→ What you need to do
Wherever the word "Championship" appears in the entries, copy the whole line.

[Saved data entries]
┄┄┄┄┄┄
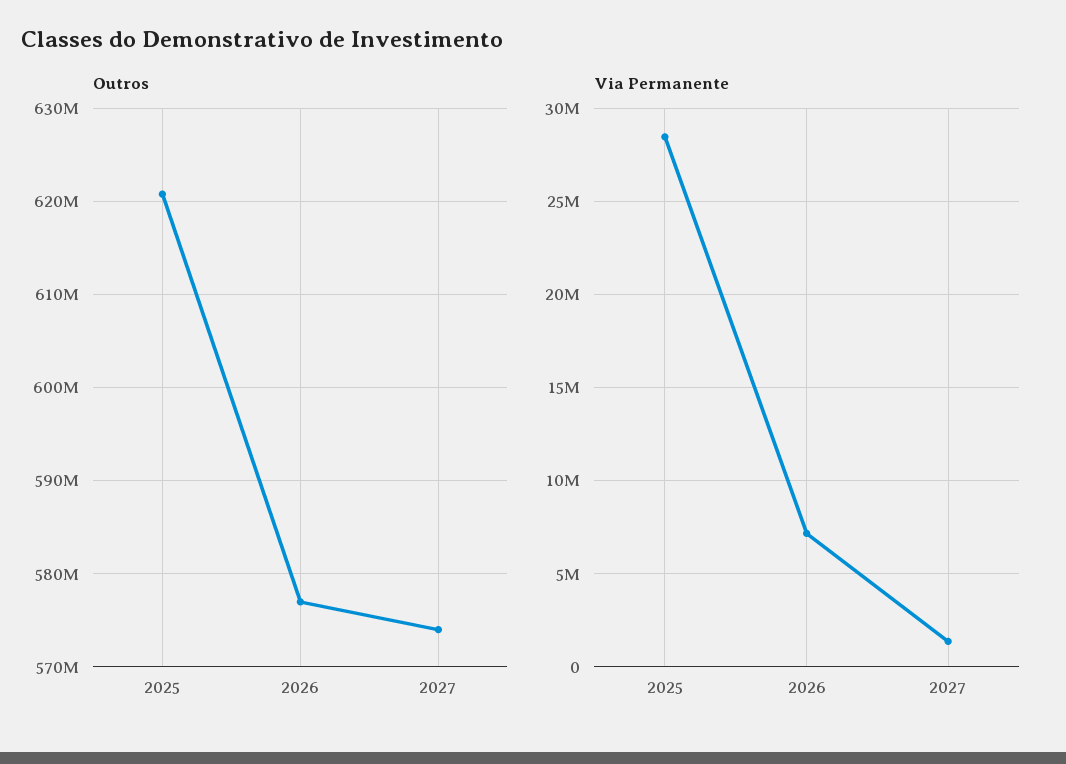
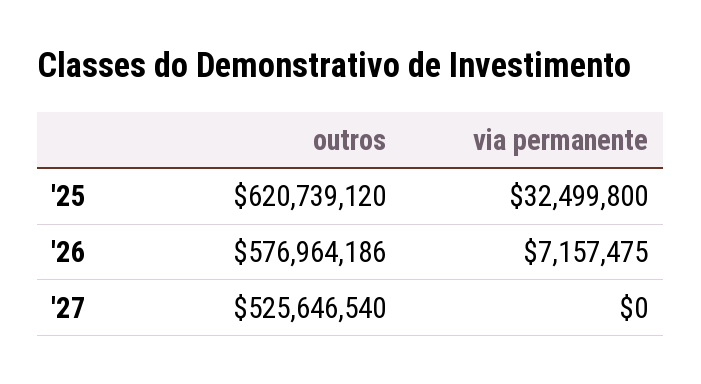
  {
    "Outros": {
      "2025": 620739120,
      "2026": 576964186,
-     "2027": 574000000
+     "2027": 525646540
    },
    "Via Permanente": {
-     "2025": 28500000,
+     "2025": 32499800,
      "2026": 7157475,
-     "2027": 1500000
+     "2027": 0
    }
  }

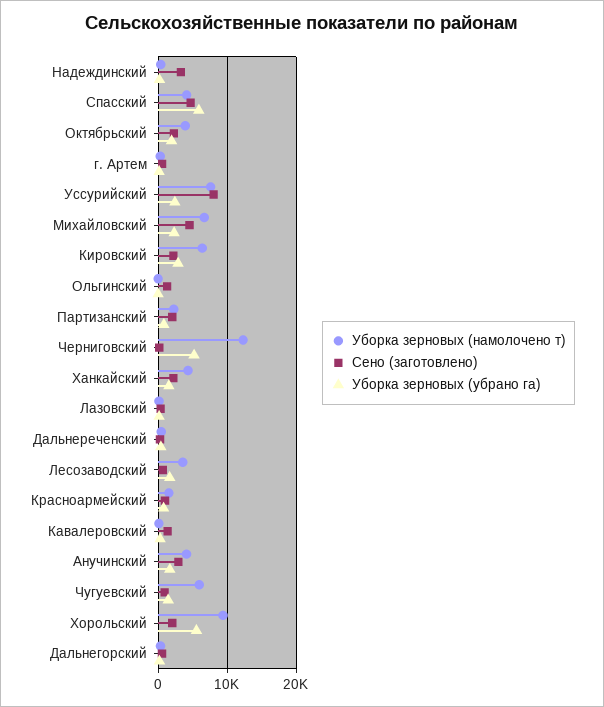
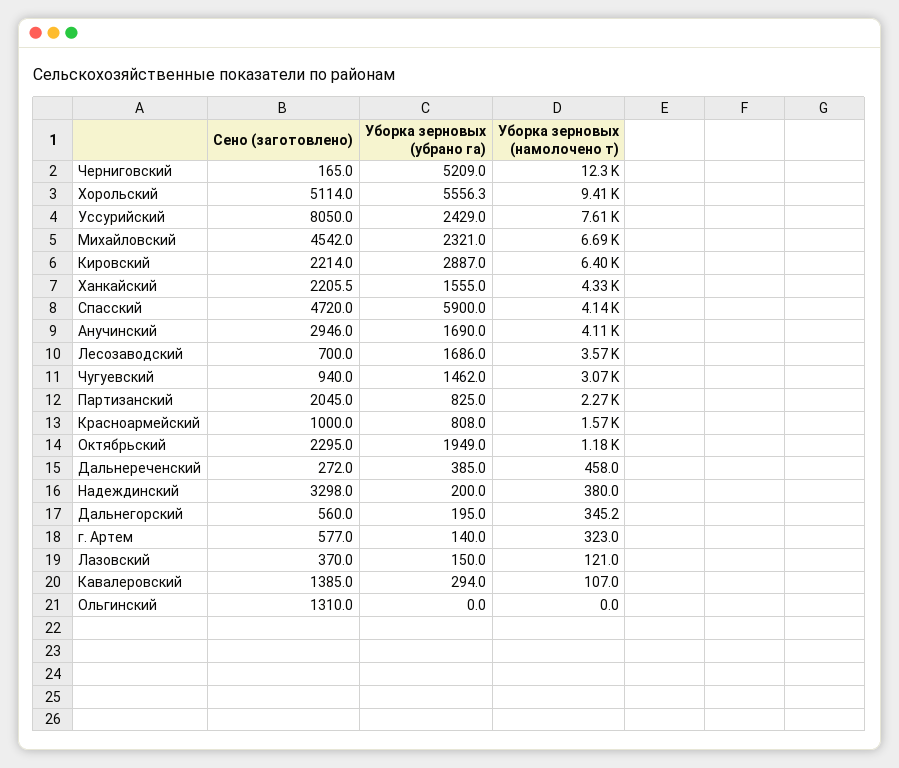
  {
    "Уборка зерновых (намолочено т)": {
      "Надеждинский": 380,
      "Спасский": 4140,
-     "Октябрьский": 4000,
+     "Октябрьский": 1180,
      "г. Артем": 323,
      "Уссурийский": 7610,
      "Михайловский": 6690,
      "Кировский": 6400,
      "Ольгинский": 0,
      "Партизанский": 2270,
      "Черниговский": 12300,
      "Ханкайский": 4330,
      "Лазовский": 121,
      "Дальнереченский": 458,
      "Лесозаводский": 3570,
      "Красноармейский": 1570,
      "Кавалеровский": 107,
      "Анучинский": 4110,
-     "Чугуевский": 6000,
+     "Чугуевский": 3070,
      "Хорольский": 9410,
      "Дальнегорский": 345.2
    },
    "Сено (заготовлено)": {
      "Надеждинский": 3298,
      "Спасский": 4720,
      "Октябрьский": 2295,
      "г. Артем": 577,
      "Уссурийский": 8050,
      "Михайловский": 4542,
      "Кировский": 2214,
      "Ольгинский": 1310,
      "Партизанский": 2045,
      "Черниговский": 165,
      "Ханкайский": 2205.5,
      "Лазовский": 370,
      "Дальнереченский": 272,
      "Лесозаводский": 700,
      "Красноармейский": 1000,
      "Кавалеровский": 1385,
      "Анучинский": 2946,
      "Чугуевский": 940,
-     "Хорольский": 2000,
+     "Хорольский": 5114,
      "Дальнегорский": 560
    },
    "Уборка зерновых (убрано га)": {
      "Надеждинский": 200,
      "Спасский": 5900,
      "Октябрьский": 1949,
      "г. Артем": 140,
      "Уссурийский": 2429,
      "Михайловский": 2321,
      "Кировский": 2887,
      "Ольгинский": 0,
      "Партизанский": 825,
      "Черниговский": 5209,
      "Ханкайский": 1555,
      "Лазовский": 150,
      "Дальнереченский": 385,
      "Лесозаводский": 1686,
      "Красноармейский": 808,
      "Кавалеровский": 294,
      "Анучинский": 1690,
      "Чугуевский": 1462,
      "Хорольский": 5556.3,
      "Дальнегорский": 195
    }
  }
┄┄┄┄┄┄
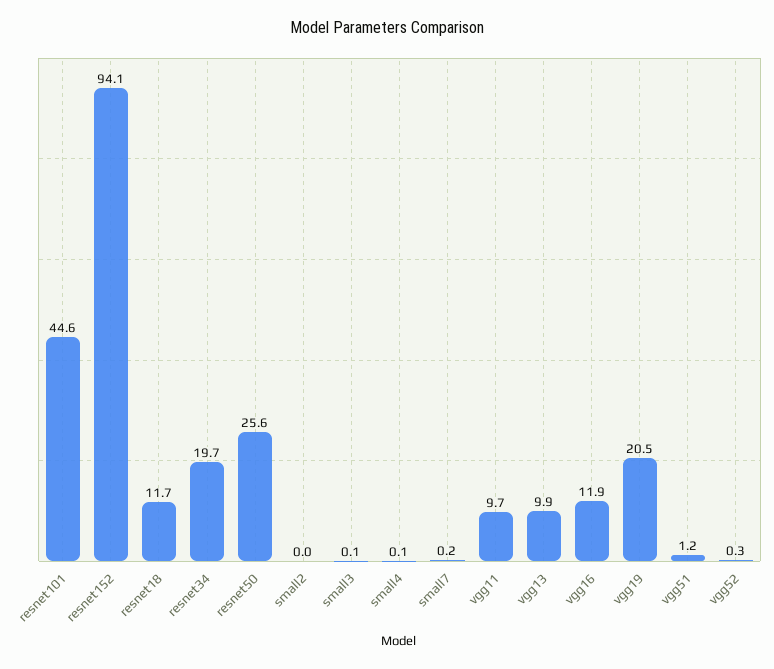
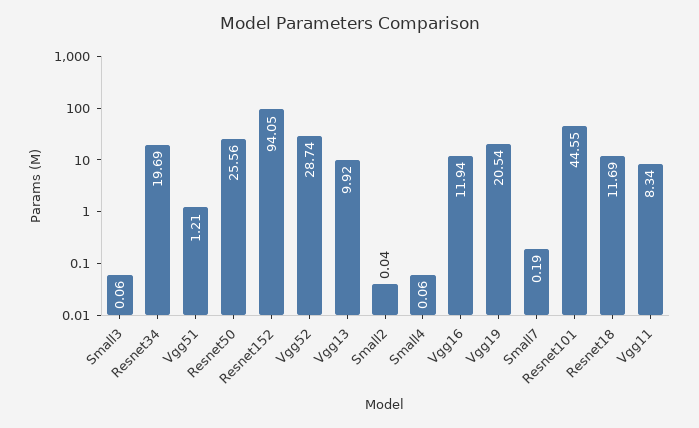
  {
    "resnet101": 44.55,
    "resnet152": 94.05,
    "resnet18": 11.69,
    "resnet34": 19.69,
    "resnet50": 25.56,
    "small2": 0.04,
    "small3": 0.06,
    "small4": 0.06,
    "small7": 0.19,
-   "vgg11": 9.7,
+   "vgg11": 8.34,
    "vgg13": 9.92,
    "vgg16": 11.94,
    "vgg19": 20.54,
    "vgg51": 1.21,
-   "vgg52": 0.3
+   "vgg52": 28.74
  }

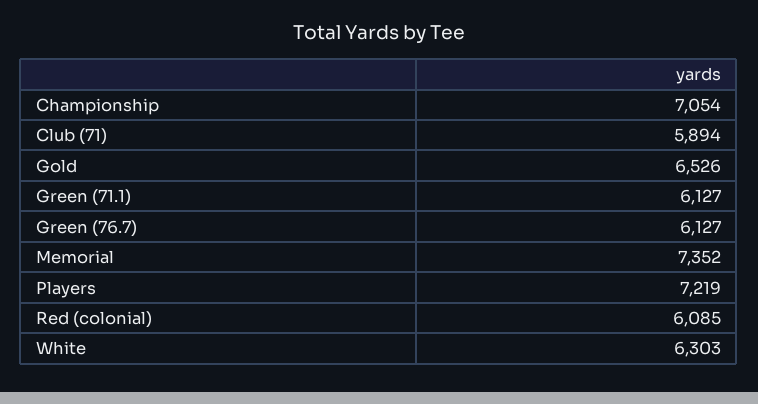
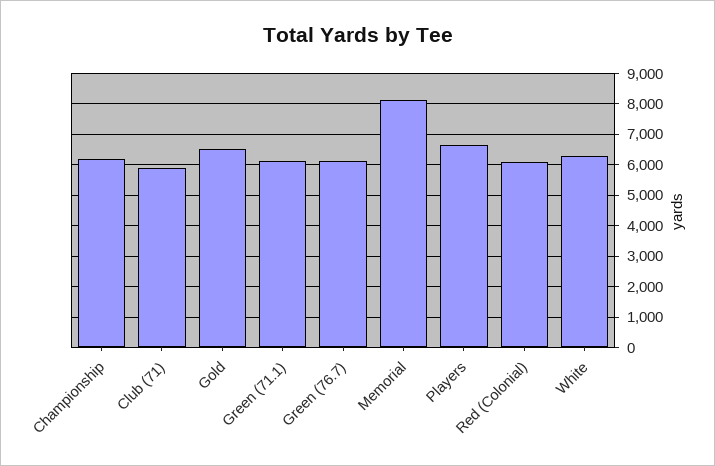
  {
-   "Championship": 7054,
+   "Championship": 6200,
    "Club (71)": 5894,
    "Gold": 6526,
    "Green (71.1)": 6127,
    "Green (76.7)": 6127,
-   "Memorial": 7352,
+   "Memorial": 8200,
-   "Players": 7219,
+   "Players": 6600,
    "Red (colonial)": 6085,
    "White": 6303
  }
┄┄┄┄┄┄
→ Result
-   "Championship": 7054,
+   "Championship": 6200,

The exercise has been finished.